Data shown Block Start
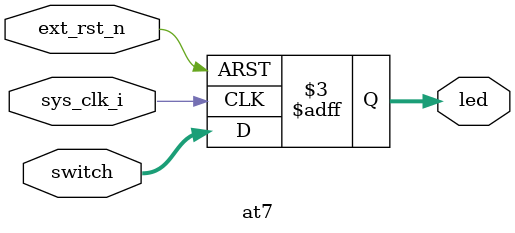
<source format=v>
`timescale 1ns / 1ps


module at7(
    input sys_clk_i,
    input ext_rst_n,
    input [7:0] switch,
    output reg[7:0] led
    );

always @(posedge sys_clk_i or negedge ext_rst_n) begin
    if(!ext_rst_n)  led <= 8'hff;
    else led <= switch;
end
endmodule

</source>
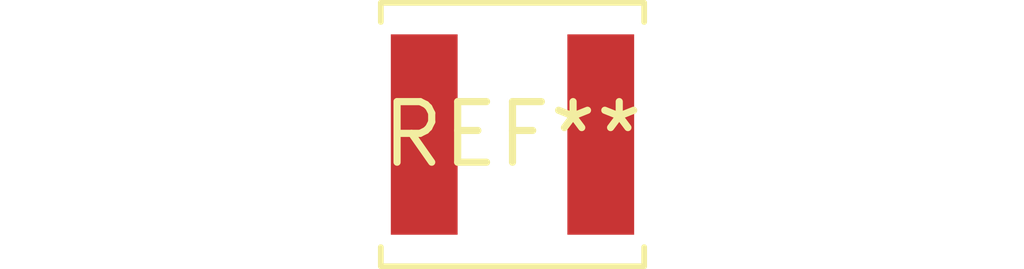
<source format=kicad_pcb>
(kicad_pcb (version 20240108) (generator pcbnew)

  (general
    (thickness 1.6)
  )

  (paper "A4")
  (layers
    (0 "F.Cu" signal)
    (31 "B.Cu" signal)
    (32 "B.Adhes" user "B.Adhesive")
    (33 "F.Adhes" user "F.Adhesive")
    (34 "B.Paste" user)
    (35 "F.Paste" user)
    (36 "B.SilkS" user "B.Silkscreen")
    (37 "F.SilkS" user "F.Silkscreen")
    (38 "B.Mask" user)
    (39 "F.Mask" user)
    (40 "Dwgs.User" user "User.Drawings")
    (41 "Cmts.User" user "User.Comments")
    (42 "Eco1.User" user "User.Eco1")
    (43 "Eco2.User" user "User.Eco2")
    (44 "Edge.Cuts" user)
    (45 "Margin" user)
    (46 "B.CrtYd" user "B.Courtyard")
    (47 "F.CrtYd" user "F.Courtyard")
    (48 "B.Fab" user)
    (49 "F.Fab" user)
    (50 "User.1" user)
    (51 "User.2" user)
    (52 "User.3" user)
    (53 "User.4" user)
    (54 "User.5" user)
    (55 "User.6" user)
    (56 "User.7" user)
    (57 "User.8" user)
    (58 "User.9" user)
  )

  (setup
    (pad_to_mask_clearance 0)
    (pcbplotparams
      (layerselection 0x00010fc_ffffffff)
      (plot_on_all_layers_selection 0x0000000_00000000)
      (disableapertmacros false)
      (usegerberextensions false)
      (usegerberattributes false)
      (usegerberadvancedattributes false)
      (creategerberjobfile false)
      (dashed_line_dash_ratio 12.000000)
      (dashed_line_gap_ratio 3.000000)
      (svgprecision 4)
      (plotframeref false)
      (viasonmask false)
      (mode 1)
      (useauxorigin false)
      (hpglpennumber 1)
      (hpglpenspeed 20)
      (hpglpendiameter 15.000000)
      (dxfpolygonmode false)
      (dxfimperialunits false)
      (dxfusepcbnewfont false)
      (psnegative false)
      (psa4output false)
      (plotreference false)
      (plotvalue false)
      (plotinvisibletext false)
      (sketchpadsonfab false)
      (subtractmaskfromsilk false)
      (outputformat 1)
      (mirror false)
      (drillshape 1)
      (scaleselection 1)
      (outputdirectory "")
    )
  )

  (net 0 "")

  (footprint "L_Sunlord_SWPA5020S" (layer "F.Cu") (at 0 0))

)

</source>
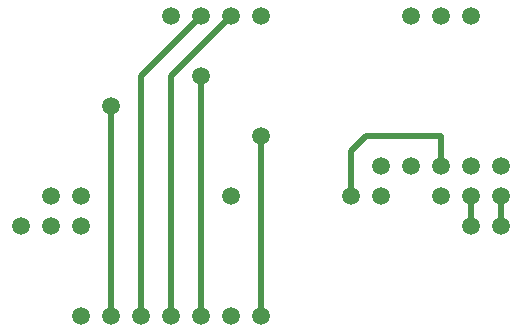
<source format=gbl>
G04 DipTrace 3.1.0.1*
G04 Bottom.GBL*
%MOIN*%
G04 #@! TF.FileFunction,Copper,L2,Bot*
G04 #@! TF.Part,Single*
G04 #@! TA.AperFunction,Conductor*
%ADD12C,0.019685*%
G04 #@! TA.AperFunction,ComponentPad*
%ADD14C,0.059055*%
%FSLAX26Y26*%
G04*
G70*
G90*
G75*
G01*
G04 Bottom*
%LPD*%
X1993701Y793701D2*
D12*
Y893701D1*
X1093701Y493701D2*
Y1293701D1*
Y1493701D2*
X893701Y1293701D1*
Y493701D1*
X1193701Y1493701D2*
X993701Y1293701D1*
Y493701D1*
X2093701Y793701D2*
Y893701D1*
X1593701D2*
Y1043701D1*
X1643701Y1093701D1*
X1893701D1*
Y993701D1*
X793701Y1193701D2*
Y493701D1*
X1293701D2*
Y1093701D1*
D14*
X793701Y1193701D3*
X1293701Y1093701D3*
D3*
X1093701Y1293701D3*
X1193701Y893701D3*
X593701Y793701D3*
X693701D3*
X493701D3*
X593701Y893701D3*
X693701D3*
X593701Y793701D3*
X1793701Y1493701D3*
X1893701D3*
X1993701D3*
X793701Y493701D3*
X893701D3*
X993701D3*
X1093701D3*
X1293701D3*
X1193701D3*
X693701D3*
X1993701Y793701D3*
X2093701D3*
X1893701Y893701D3*
X1993701D3*
X2093701D3*
X1693701Y993701D3*
X1793701D3*
X1893701D3*
X1993701D3*
X2093701D3*
X1593701Y893701D3*
X1693701D3*
X1293701Y1493701D3*
X1193701D3*
X1093701D3*
X993701D3*
M02*

</source>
Data shown Block End
* [Work to complete]: Only lines holding the word "Adhesive" are wanted; list them all from the material.

* [Output below]:
    (32 "B.Adhes" user "B.Adhesive")
    (33 "F.Adhes" user "F.Adhesive")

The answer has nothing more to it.